By Mandela Wells


Last weekend during NYC rally against police brutality Oscar winning director Quentin Tarantino made an appearance and joined the rally. It is not uncommon for members of the film community to speak out against serious issues especially one as serious and as timely as police brutality on black people. I applaud Tarantino greatly for taking part in that event and making it known that the issue has yet to be resolved. He even said at the event that “This is not being dealt with in anyway at all. That’s why we are out here. If it was being dealt with, then these murdering cops would be in jail or at least be facing charges” and he couldn’t be anymore right.

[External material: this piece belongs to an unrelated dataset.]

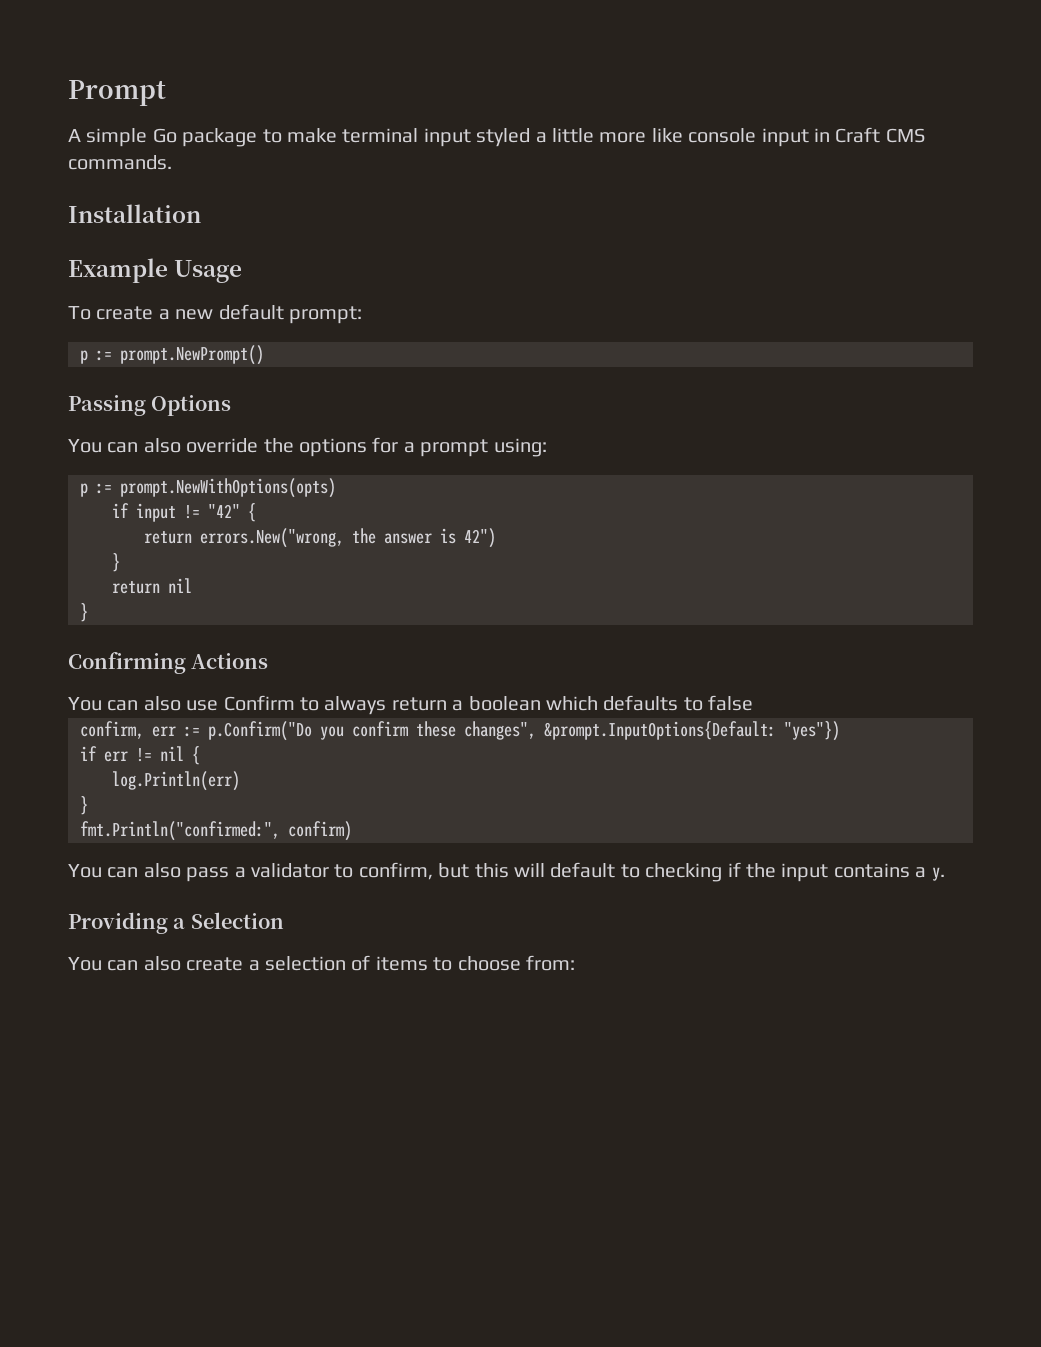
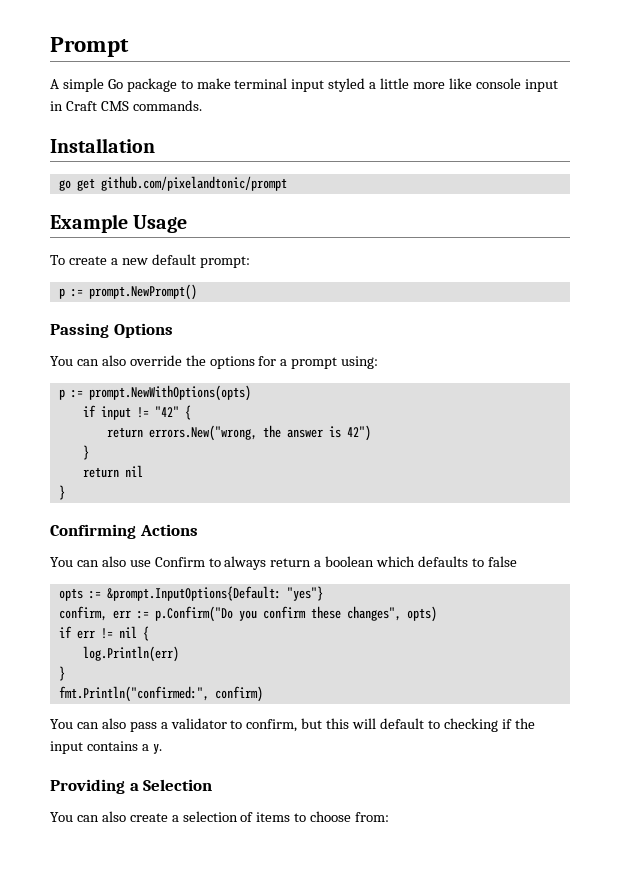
(201, 213) none -> [58,176,287,191] // go get github.com/pixelandtonic/prompt
(754, 703) none -> [58,586,323,601] // opts := &prompt.InputOptions{Default: "yes"}
[544,721,840,741] &prompt.InputOptions{Default: "yes"}) -> [406,606,437,622] opts)

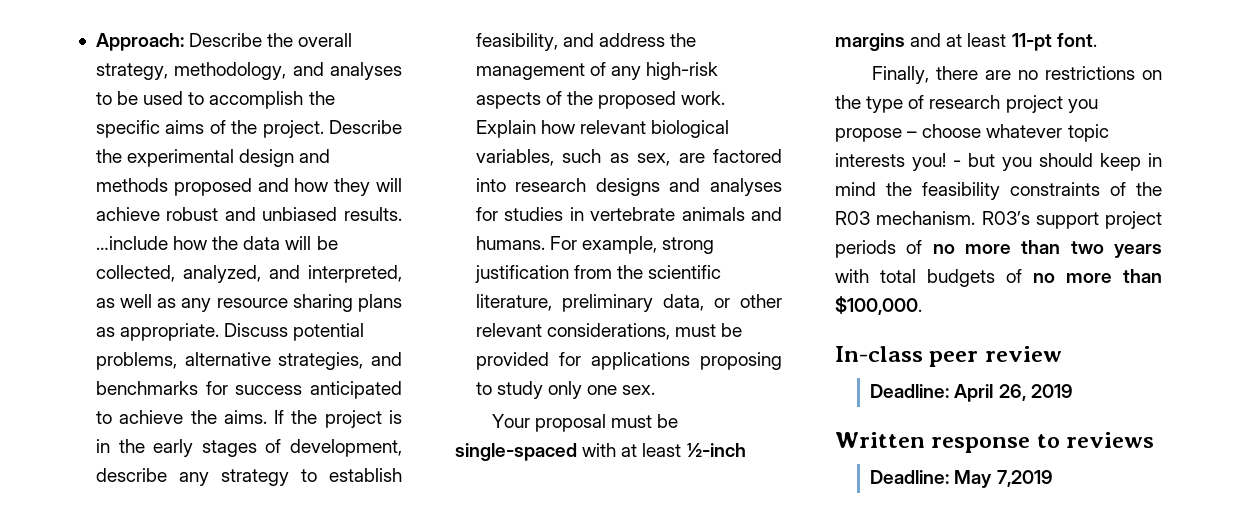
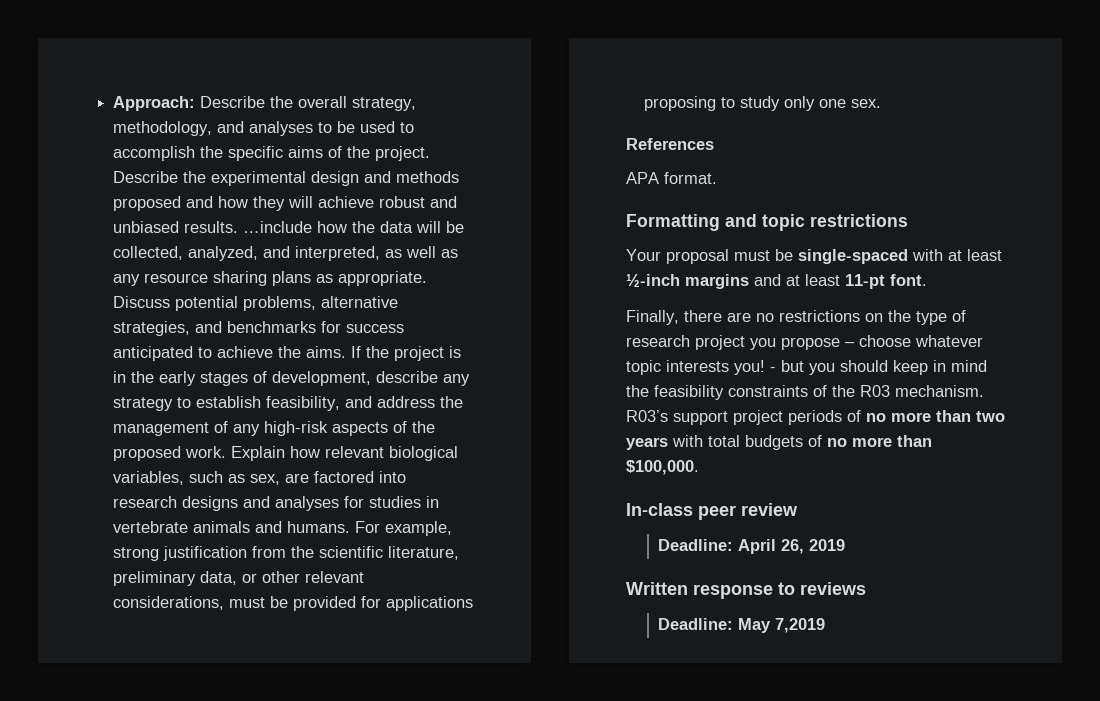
(656, 390) none -> [626,138,714,150] [626,172,717,184] [626,214,908,231] // References // APA format. // Formatting and topic restrictions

As a black man myself I can say that Tarantino has always had love for us and our community. I mean Jackie Brown was an homage to Blackexplotation films which were very popular in the 70’s and saw many unique black roles most famously shaft. Django Unchained was a fictional film that looked at what would happen if a slave actually had the power to physically fight back against slave owners. on top of that he has written some well rounded characters for black actors such as Ving Rhames, Jamie Foxx, Kerry Washington, Vivica A Fox, and mostly throughout his career Samuel L Jackson. He never writes them as sterotypical or just the average brotha from the hood or whatever he gives them dimension. So to a degree it is not too surprising he would join something like this.

Tarantino blasted the police for the killing of 12-year-old Tamir rice in Cleveland, Ohio.

‘A 12-year-old black male child,’ the director said, while the crowd chanted the boys name, Tamir Rice. “On November 22, 2014, Tamir was playing with a toy gun in the park.'”

“After a 911 call where the person calling said the gun was probably a fake and the person holding it was probably a juvenile, the police rushed on to the scene and shot Tamir within two seconds.”

“Then they knocked down and handcuffed his sister, and locked her in the police car. They would not allow his mother to hold her lifeless child who lie dead in the street.”

He also talked about Tamir Rice, Freddie Gray, Antonio Guzmán López, and Michael Brown, all of whom were killed by police officers.

Glad to see Tarantino taking a stand on this issue and I’m sure soon other directors mainly black directors such as John Singleton, Spike Lee, Lee Daniels, Antonie Fuqoa and more will be joining in on rally’s to come.